» Document text:
****************

Importantly, the optimizers in tracts assume that all parameters are continuous, but the underlying markov model uses discrete generations. When a time falls between two integers, the migrants are distributed across the neighboring integers, in such a way that the migration matrix changes “continuously”, in the sense that expected number of migrants. Continuous change is important, because likelihood optimizers can really struggle if the model is discontinuous in parameter space.
See the example files for example usage. If something isn't clear, please let me know by filing an "new issue", or emailing me.
The distribution of tract lengths decreases as a function of tract length, but increases at the very last bin. This was not seen in the original paper. What is going on?
In tracts, the last bin represents the number of chromosomes with no ancestry switches. It does not correspond to a specific length value, and for this reason was not plotted in the tracts paper.
When I have a single pulse of admixture, I would expect an exponential distribution of tract length, but the distribution of tract lengths shows steps in the expected length. Why is that?
"Tracts" takes into account the finite length of chromosomes. Since ancestry tracts cannot extend beyond chromosomes, we expect this departure from an exponential distribution
I have migrants from the last generation. "tracts" tells me that migrants in the last two generations are not allowed. Why is that?

****************

» Data records:
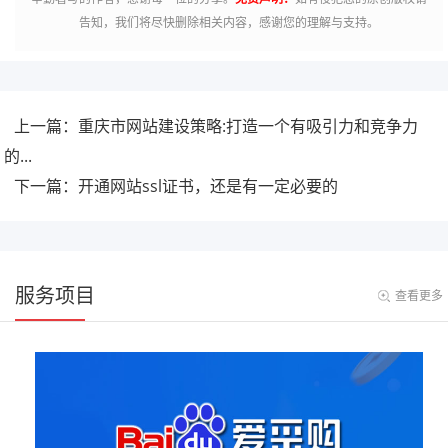
告知，我们将尽快删除相关内容，感谢您的理解与支持。
上一篇：重庆市网站建设策略:打造一个有吸引力和竞争力
的...
下一篇：开通网站ssl证书，还是有一定必要的
服务项目
查看更多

****************

» Task item:
From the tracts text, list every observation about the program's output or behavior that a user raises as puzzling.

» Answer area:
- The distribution of tract lengths decreases as a function of tract length but increases at the very last bin, which was not seen in the original paper.
- With a single pulse of admixture, the distribution of tract lengths shows steps in the expected length instead of an exponential distribution.
- With migrants from the last generation, "tracts" reports that migrants in the last two generations are not allowed.